Most actors make the mistake of reading a script solely for facts.  Rarely do they consider the more important consideration:  What is your Strong Point of View

BIG MISTAKE.  (Please do yourself the favor of reading the work of Sandford Meisner, Stella Adler, Lee Strasberg, Uta Hagen, Robert Lewis, and a whole of host of excellent theatre artists.)

The character believes many things fervently.  But the character knows NOTHING.  The character is operating on a strong sense of faith in what cannot be proved.

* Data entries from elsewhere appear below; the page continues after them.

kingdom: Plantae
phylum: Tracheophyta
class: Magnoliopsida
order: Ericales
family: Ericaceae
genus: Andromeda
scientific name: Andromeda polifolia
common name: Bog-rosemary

A script is a continual exchange of points of view.  Yes, there are facts, there are undeniable circumstances; but facts are boring, and circumstances are influences which force or propel characters to behave in ways in which they might never have imagined themeselves capable.  The character of any play is always behaving with incomplete information.  This is what makes the character’s decisions so exciting, so riveting.

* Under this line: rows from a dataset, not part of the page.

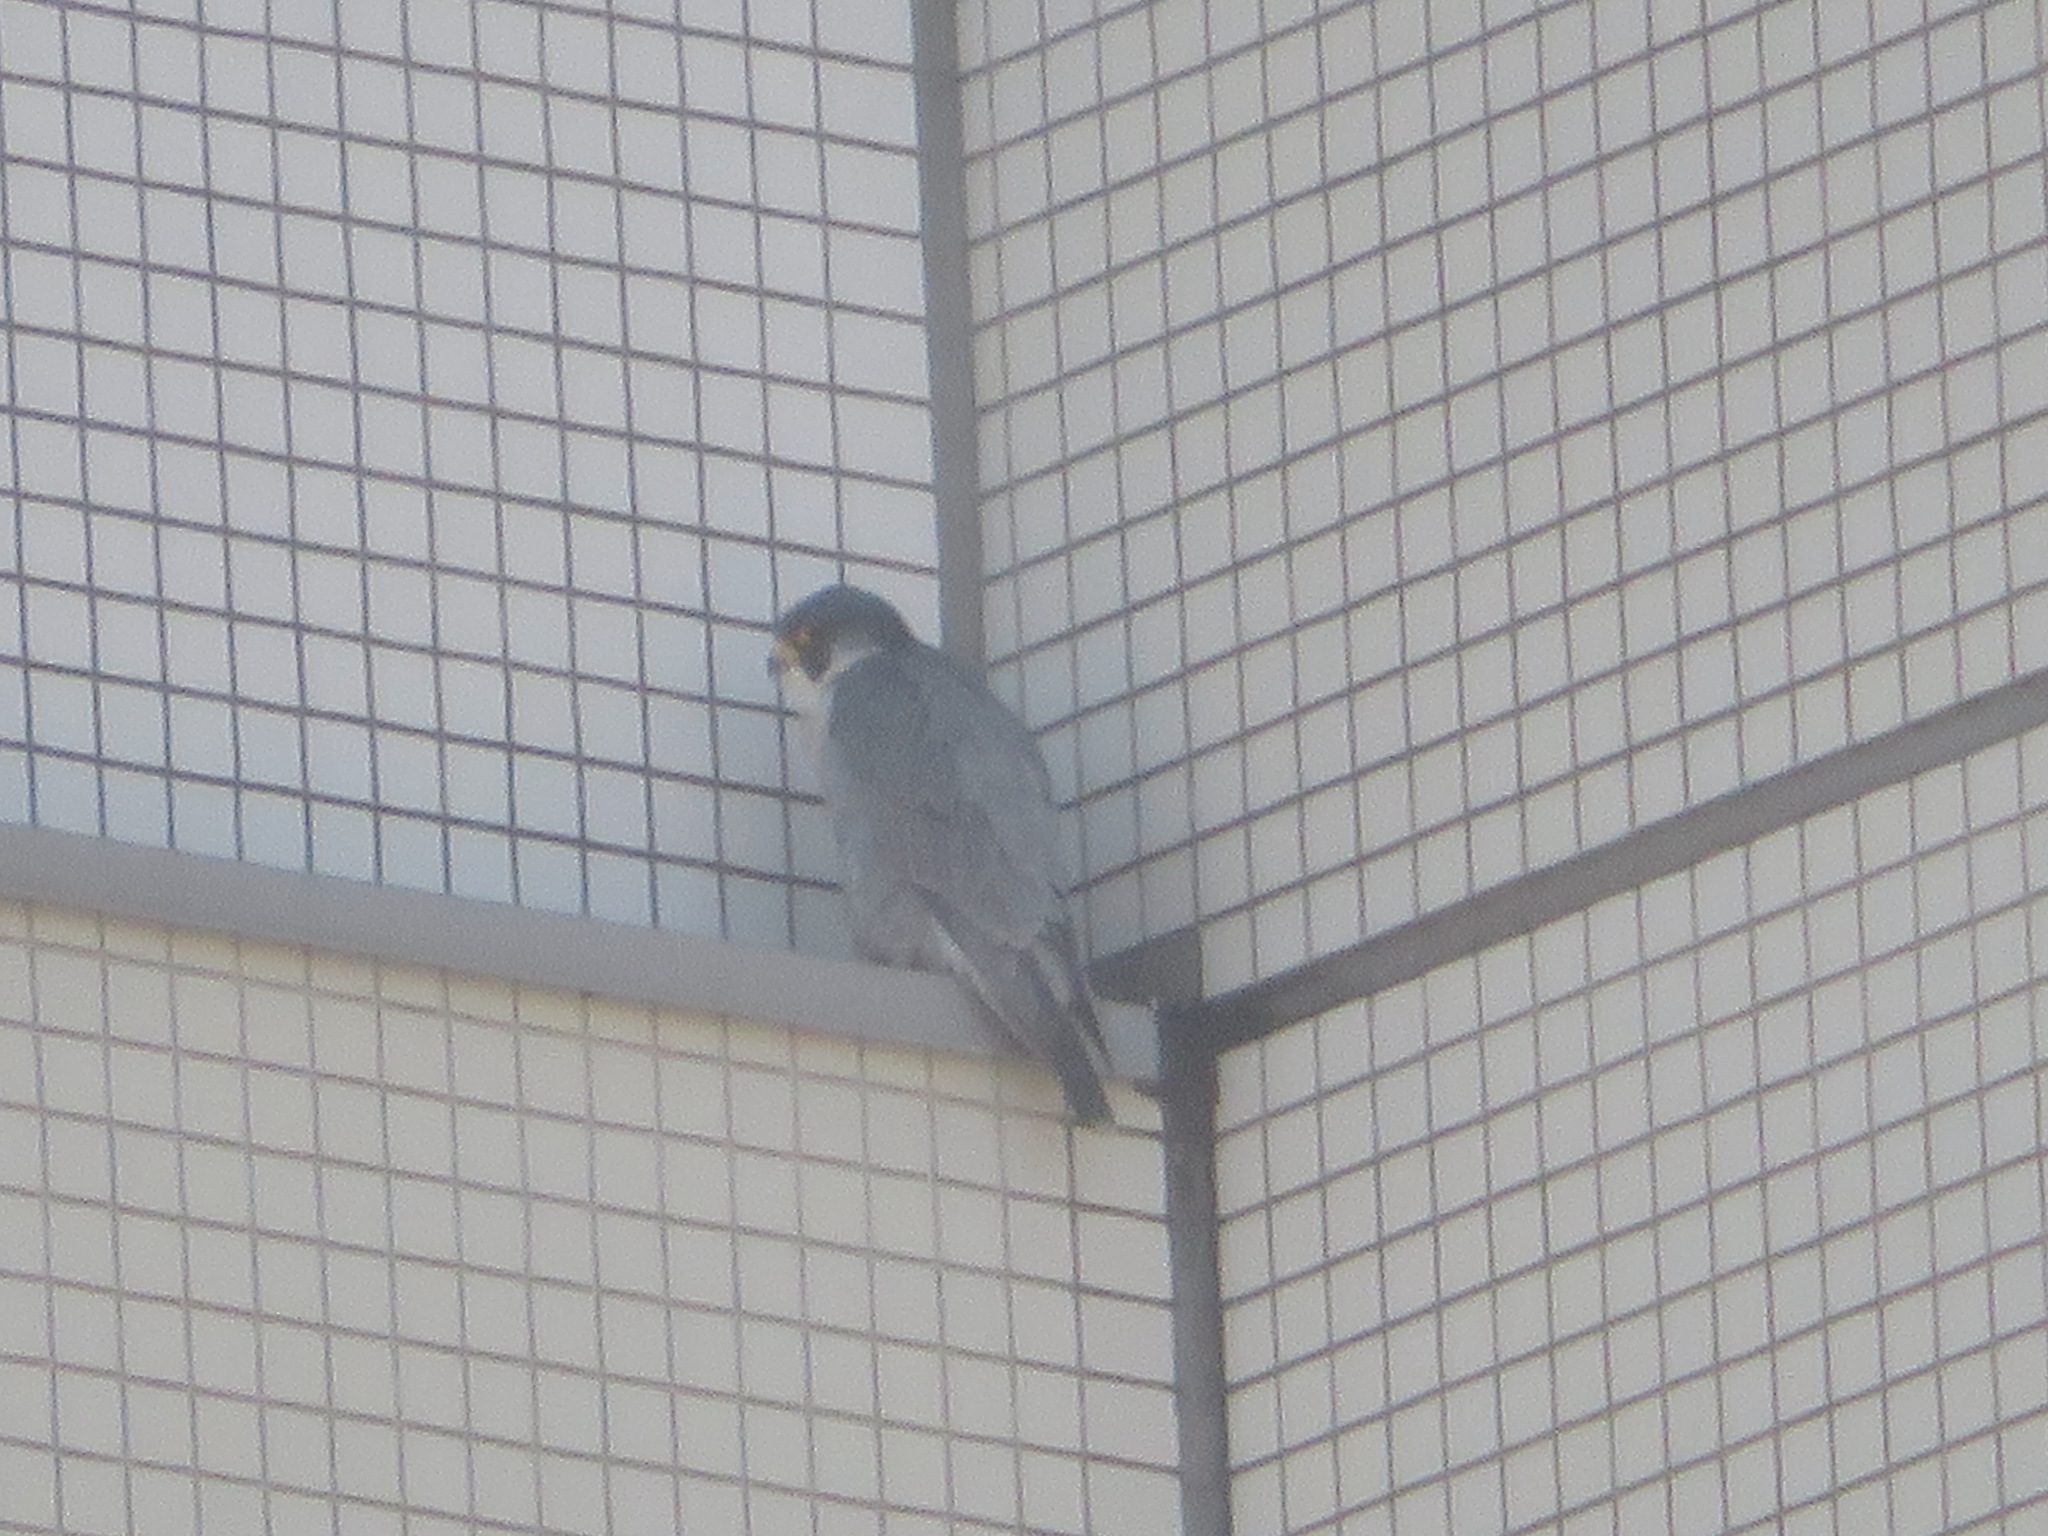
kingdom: Animalia
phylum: Chordata
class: Aves
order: Falconiformes
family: Falconidae
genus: Falco
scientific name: Falco peregrinus
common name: Peregrine falcon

There is nothing more boring than the actor solely revealing the facts of the case.

A script is an argument, a debate, something unsettled and yet to be determined.  Some kind of fate or outcome always hangs in the balance — what is at stake?  [By the way, I hate that phrase, What is at stake (steak)?  It always causes me to imagine a large pile of sirloin, one finely cut piece of animal flesh piled on top of the other, eventually rotting in the sun, altogether unappealing.  I prefer the question:  What are you willing to do to get what you want?  And, conversely, what are you NOT willing to do to get what you want?  (Please read Uta Hagen’s A Challenge for the Actor.)]

Point of view has to do with opinion.  People without opinions, STRONG opinions, are inherently boring in performance.  If it doesn’t matter to you, why should it matter to the audience?

Every line is a surprise.  At the very least, a potential surprise.  A shift in the action.  A deviation from what is expected.  Each line is a chance for the unexpected.

There is nothing casual, nothing commonplace, nothing normal on stage or in performance that is spoken or enacted.  Stories are chronicles of the unexpected, of events FUBAR, of the ever present SNAFU, a continual series of inescapable moments leading to the question:  WHAT THE F#$%?!